Exercise description >>
All lines in the data below carrying the string "NMOS" are to be located and copied.

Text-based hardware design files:
=== Begin Enclosure ===

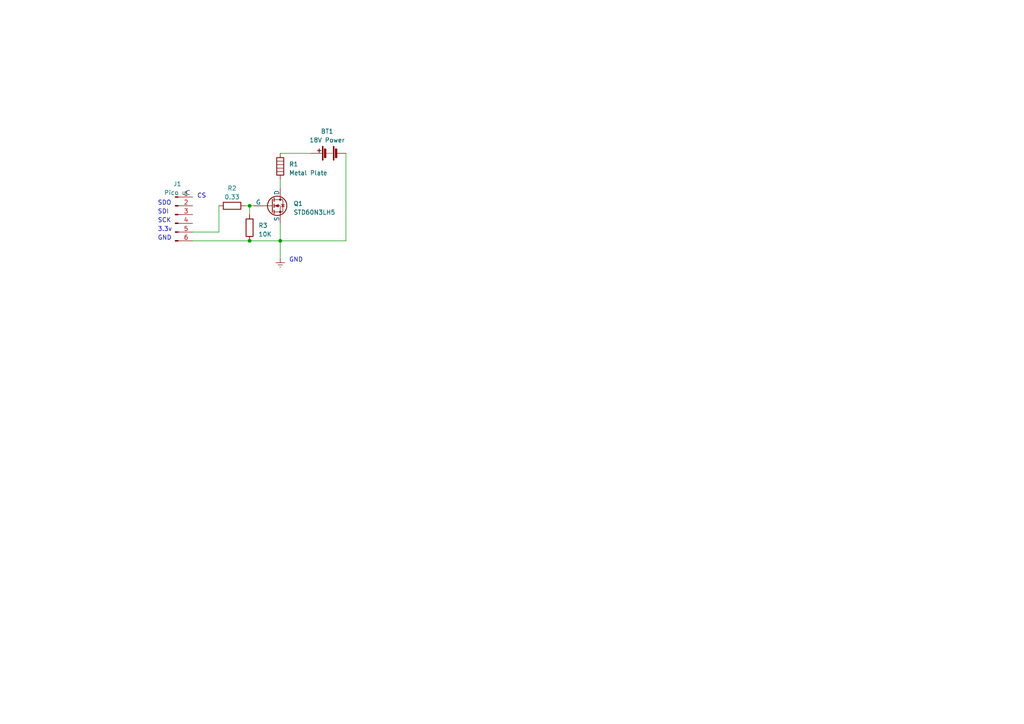
<source format=kicad_sch>
(kicad_sch (version 20230121) (generator eeschema)

  (uuid 5c1aab01-b68a-4fbd-84d9-a1df1ee3b38b)

  (paper "A4")

  

  (junction (at 81.28 69.85) (diameter 0) (color 0 0 0 0)
    (uuid 2ec3f7d0-3cc2-4c28-a3f6-e732e5e23402)
  )
  (junction (at 72.39 69.85) (diameter 0) (color 0 0 0 0)
    (uuid c513ca34-5e88-44e6-9ef0-52395ef00c79)
  )
  (junction (at 72.39 59.69) (diameter 0) (color 0 0 0 0)
    (uuid eae48f01-7e82-498e-a6a4-e543b7409373)
  )

  (wire (pts (xy 55.88 69.85) (xy 72.39 69.85))
    (stroke (width 0) (type default))
    (uuid 02505efa-7c81-4e19-856b-51f0451c6dab)
  )
  (wire (pts (xy 72.39 59.69) (xy 73.66 59.69))
    (stroke (width 0) (type default))
    (uuid 0f732d06-71a6-4735-83fe-20682d4d0eda)
  )
  (wire (pts (xy 81.28 52.07) (xy 81.28 54.61))
    (stroke (width 0) (type default))
    (uuid 33cea1d4-d797-4ba4-b476-fbbaf5c3186a)
  )
  (wire (pts (xy 72.39 69.85) (xy 81.28 69.85))
    (stroke (width 0) (type default))
    (uuid 359a063a-69f6-4f16-bfa6-dbf92c9e9b8e)
  )
  (wire (pts (xy 55.88 67.31) (xy 63.5 67.31))
    (stroke (width 0) (type default))
    (uuid 40ae590e-a42d-4783-b749-c83f7d5dfb36)
  )
  (wire (pts (xy 63.5 67.31) (xy 63.5 59.69))
    (stroke (width 0) (type default))
    (uuid 47a9c65b-b7bf-4134-bc54-1545788f1a54)
  )
  (wire (pts (xy 81.28 64.77) (xy 81.28 69.85))
    (stroke (width 0) (type default))
    (uuid 4b35b288-2557-4b80-9a4d-7ca2ad577e05)
  )
  (wire (pts (xy 81.28 69.85) (xy 100.33 69.85))
    (stroke (width 0) (type default))
    (uuid 7897697d-3f5b-403e-807a-7476caf1313d)
  )
  (wire (pts (xy 71.12 59.69) (xy 72.39 59.69))
    (stroke (width 0) (type default))
    (uuid 82f0dbfa-5ee5-4f5f-a1a9-5eac5551e834)
  )
  (wire (pts (xy 90.17 44.45) (xy 81.28 44.45))
    (stroke (width 0) (type default))
    (uuid ad101eb7-fd17-4c0e-9588-bcb0eabbd4a7)
  )
  (wire (pts (xy 72.39 59.69) (xy 72.39 62.23))
    (stroke (width 0) (type default))
    (uuid b0b34af9-6b20-49e0-aae9-983291f033f2)
  )
  (wire (pts (xy 100.33 44.45) (xy 100.33 69.85))
    (stroke (width 0) (type default))
    (uuid ee72fd2b-4ab7-453d-b7d4-918f4ddcd138)
  )
  (wire (pts (xy 81.28 69.85) (xy 81.28 74.93))
    (stroke (width 0) (type default))
    (uuid efb1ab3f-80d6-47ec-8cfd-63a72a0f2d3d)
  )

  (text "SDO\n" (at 45.72 59.69 0)
    (effects (font (size 1.27 1.27)) (justify left bottom))
    (uuid 0e255f61-ce00-4b4c-8c4f-5125aafa8973)
  )
  (text "3.3v" (at 45.72 67.31 0)
    (effects (font (size 1.27 1.27)) (justify left bottom))
    (uuid 20421c0b-8c1e-426f-bfd8-b078cfb17a6d)
  )
  (text "SDI\n" (at 45.72 62.23 0)
    (effects (font (size 1.27 1.27)) (justify left bottom))
    (uuid 2d902625-7d0d-4087-b5ee-9b74ec411514)
  )
  (text "GND" (at 83.82 76.2 0)
    (effects (font (size 1.27 1.27)) (justify left bottom))
    (uuid 3ce048c2-50a2-488a-adb6-165dd9454cf2)
  )
  (text "GND" (at 45.72 69.85 0)
    (effects (font (size 1.27 1.27)) (justify left bottom))
    (uuid e0e9fdfc-0c98-4fe5-adc5-7b6cdfcb4515)
  )
  (text "SCK" (at 45.72 64.77 0)
    (effects (font (size 1.27 1.27)) (justify left bottom))
    (uuid e1631441-2846-42ae-b5cb-c5477784407a)
  )
  (text "CS\n\n" (at 57.15 59.69 0)
    (effects (font (size 1.27 1.27)) (justify left bottom))
    (uuid fd74ab08-b1e7-4fe3-9afb-4e3e9724a925)
  )

  (symbol (lib_id "power:Earth") (at 81.28 74.93 0) (unit 1)
    (in_bom yes) (on_board yes) (dnp no) (fields_autoplaced)
    (uuid 28836fe8-b965-48b6-84c8-cc34e73a732b)
    (property "Reference" "#PWR01" (at 81.28 81.28 0)
      (effects (font (size 1.27 1.27)) hide)
    )
    (property "Value" "Earth" (at 81.28 78.74 0)
      (effects (font (size 1.27 1.27)) hide)
    )
    (property "Footprint" "" (at 81.28 74.93 0)
      (effects (font (size 1.27 1.27)) hide)
    )
    (property "Datasheet" "~" (at 81.28 74.93 0)
      (effects (font (size 1.27 1.27)) hide)
    )
    (pin "1" (uuid d86a7fc6-eb82-4feb-aa1b-82a03a1af50b))
    (instances
      (project "switching"
        (path "/5c1aab01-b68a-4fbd-84d9-a1df1ee3b38b"
          (reference "#PWR01") (unit 1)
        )
      )
    )
  )

  (symbol (lib_id "Device:R") (at 72.39 66.04 0) (unit 1)
    (in_bom yes) (on_board yes) (dnp no) (fields_autoplaced)
    (uuid 4d1f11af-6581-499b-b11a-249caa692a04)
    (property "Reference" "R3" (at 74.93 65.405 0)
      (effects (font (size 1.27 1.27)) (justify left))
    )
    (property "Value" "10K" (at 74.93 67.945 0)
      (effects (font (size 1.27 1.27)) (justify left))
    )
    (property "Footprint" "" (at 70.612 66.04 90)
      (effects (font (size 1.27 1.27)) hide)
    )
    (property "Datasheet" "~" (at 72.39 66.04 0)
      (effects (font (size 1.27 1.27)) hide)
    )
    (pin "1" (uuid b186b394-99bf-410b-836a-537780d139de))
    (pin "2" (uuid 3fe84724-0c4a-49e7-b441-4b601589a442))
    (instances
      (project "switching"
        (path "/5c1aab01-b68a-4fbd-84d9-a1df1ee3b38b"
          (reference "R3") (unit 1)
        )
      )
    )
  )

  (symbol (lib_id "Device:Heater") (at 81.28 48.26 0) (unit 1)
    (in_bom yes) (on_board yes) (dnp no) (fields_autoplaced)
    (uuid 5a28a6e1-1830-447f-b643-f75e0b71ab37)
    (property "Reference" "R1" (at 83.82 47.625 0)
      (effects (font (size 1.27 1.27)) (justify left))
    )
    (property "Value" "Metal Plate" (at 83.82 50.165 0)
      (effects (font (size 1.27 1.27)) (justify left))
    )
    (property "Footprint" "" (at 79.502 48.26 90)
      (effects (font (size 1.27 1.27)) hide)
    )
    (property "Datasheet" "~" (at 81.28 48.26 0)
      (effects (font (size 1.27 1.27)) hide)
    )
    (pin "1" (uuid b08f1df9-2f86-46dc-82d8-bc3e761c2a03))
    (pin "2" (uuid 9e942c8c-181b-4a7b-959a-181b75385457))
    (instances
      (project "switching"
        (path "/5c1aab01-b68a-4fbd-84d9-a1df1ee3b38b"
          (reference "R1") (unit 1)
        )
      )
    )
  )

  (symbol (lib_id "Device:R") (at 67.31 59.69 270) (unit 1)
    (in_bom yes) (on_board yes) (dnp no) (fields_autoplaced)
    (uuid 6d58361b-ad9a-4310-bf86-7f468b5af17e)
    (property "Reference" "R2" (at 67.31 54.61 90)
      (effects (font (size 1.27 1.27)))
    )
    (property "Value" "0.33" (at 67.31 57.15 90)
      (effects (font (size 1.27 1.27)))
    )
    (property "Footprint" "" (at 67.31 57.912 90)
      (effects (font (size 1.27 1.27)) hide)
    )
    (property "Datasheet" "~" (at 67.31 59.69 0)
      (effects (font (size 1.27 1.27)) hide)
    )
    (pin "1" (uuid d2d2f251-6a45-4c91-a868-8d903de4dd26))
    (pin "2" (uuid 4c51aee5-45c4-4912-80fa-f32b619db904))
    (instances
      (project "switching"
        (path "/5c1aab01-b68a-4fbd-84d9-a1df1ee3b38b"
          (reference "R2") (unit 1)
        )
      )
    )
  )

  (symbol (lib_id "Simulation_SPICE:NMOS") (at 78.74 59.69 0) (unit 1)
    (in_bom yes) (on_board yes) (dnp no) (fields_autoplaced)
    (uuid c6568594-a030-4396-b933-b43fa25473e8)
    (property "Reference" "Q1" (at 85.09 59.055 0)
      (effects (font (size 1.27 1.27)) (justify left))
    )
    (property "Value" "STD60N3LH5" (at 85.09 61.595 0)
      (effects (font (size 1.27 1.27)) (justify left))
    )
    (property "Footprint" "" (at 83.82 57.15 0)
      (effects (font (size 1.27 1.27)) hide)
    )
    (property "Datasheet" "https://ngspice.sourceforge.io/docs/ngspice-manual.pdf" (at 78.74 72.39 0)
      (effects (font (size 1.27 1.27)) hide)
    )
    (property "Sim.Device" "NMOS" (at 78.74 76.835 0)
      (effects (font (size 1.27 1.27)) hide)
    )
    (property "Sim.Type" "VDMOS" (at 78.74 78.74 0)
      (effects (font (size 1.27 1.27)) hide)
    )
    (property "Sim.Pins" "1=D 2=G 3=S" (at 78.74 74.93 0)
      (effects (font (size 1.27 1.27)) hide)
    )
    (pin "1" (uuid 457753d8-a91f-4f05-98c6-418754e9a4fe))
    (pin "2" (uuid a242a791-ee21-40e4-91f5-bf5ac67cfdca))
    (pin "3" (uuid 13f96b94-1bd4-41b9-860d-ce39467413d9))
    (instances
      (project "switching"
        (path "/5c1aab01-b68a-4fbd-84d9-a1df1ee3b38b"
          (reference "Q1") (unit 1)
        )
      )
    )
  )

  (symbol (lib_id "Connector:Conn_01x06_Pin") (at 50.8 62.23 0) (unit 1)
    (in_bom yes) (on_board yes) (dnp no) (fields_autoplaced)
    (uuid daa6e87c-7811-48a5-a050-d7dc8a58b493)
    (property "Reference" "J1" (at 51.435 53.34 0)
      (effects (font (size 1.27 1.27)))
    )
    (property "Value" "Pico uC" (at 51.435 55.88 0)
      (effects (font (size 1.27 1.27)))
    )
    (property "Footprint" "" (at 50.8 62.23 0)
      (effects (font (size 1.27 1.27)) hide)
    )
    (property "Datasheet" "~" (at 50.8 62.23 0)
      (effects (font (size 1.27 1.27)) hide)
    )
    (pin "1" (uuid 71f61f7c-384d-4467-8ef0-0f4a6b90670c))
    (pin "2" (uuid 2650bb27-5f97-48dd-add8-1a3a97ad5898))
    (pin "3" (uuid 30067c78-cf64-42c5-ad46-1416b84621ca))
    (pin "4" (uuid 4de95603-7359-4f54-af3c-f95e5abf11fc))
    (pin "5" (uuid 9b8b11ee-9cd9-48ac-a9e2-b4bdf46e985d))
    (pin "6" (uuid 6f4c86bc-cf50-4bd5-828c-4008d962033e))
    (instances
      (project "switching"
        (path "/5c1aab01-b68a-4fbd-84d9-a1df1ee3b38b"
          (reference "J1") (unit 1)
        )
      )
    )
  )

  (symbol (lib_id "Device:Battery") (at 95.25 44.45 90) (unit 1)
    (in_bom yes) (on_board yes) (dnp no) (fields_autoplaced)
    (uuid f7973a00-5738-4a06-89f0-f36116ea46a5)
    (property "Reference" "BT1" (at 94.869 38.1 90)
      (effects (font (size 1.27 1.27)))
    )
    (property "Value" "18V Power" (at 94.869 40.64 90)
      (effects (font (size 1.27 1.27)))
    )
    (property "Footprint" "" (at 93.726 44.45 90)
      (effects (font (size 1.27 1.27)) hide)
    )
    (property "Datasheet" "~" (at 93.726 44.45 90)
      (effects (font (size 1.27 1.27)) hide)
    )
    (pin "1" (uuid 6973bc11-5fe2-4562-9634-17de785382a7))
    (pin "2" (uuid 291091b7-69ac-43ba-ae39-64be6cf0e895))
    (instances
      (project "switching"
        (path "/5c1aab01-b68a-4fbd-84d9-a1df1ee3b38b"
          (reference "BT1") (unit 1)
        )
      )
    )
  )

  (sheet_instances
    (path "/" (page "1"))
  )
)

</source>
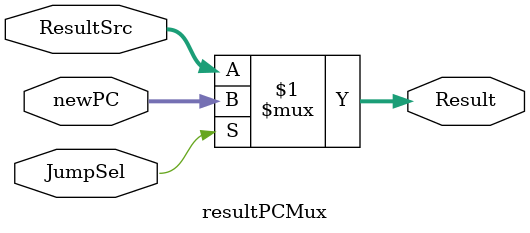
<source format=sv>
module resultPCMux #(
    parameter Data_Width = 32
) (
    //Interface signals
    input logic [Data_Width-1:0] ResultSrc,
    input logic [Data_Width-1:0] newPC,
    input logic JumpSel,
    output logic [Data_Width-1:0] Result
);

assign Result = (JumpSel) ? newPC:ResultSrc;
//so MuxSelect ? Output if mux select 1:Output if mux select 0

endmodule

</source>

=== End Enclosure ===

Response area >>
  (symbol (lib_id "Simulation_SPICE:NMOS") (at 78.74 59.69 0) (unit 1)
    (property "Sim.Device" "NMOS" (at 78.74 76.835 0)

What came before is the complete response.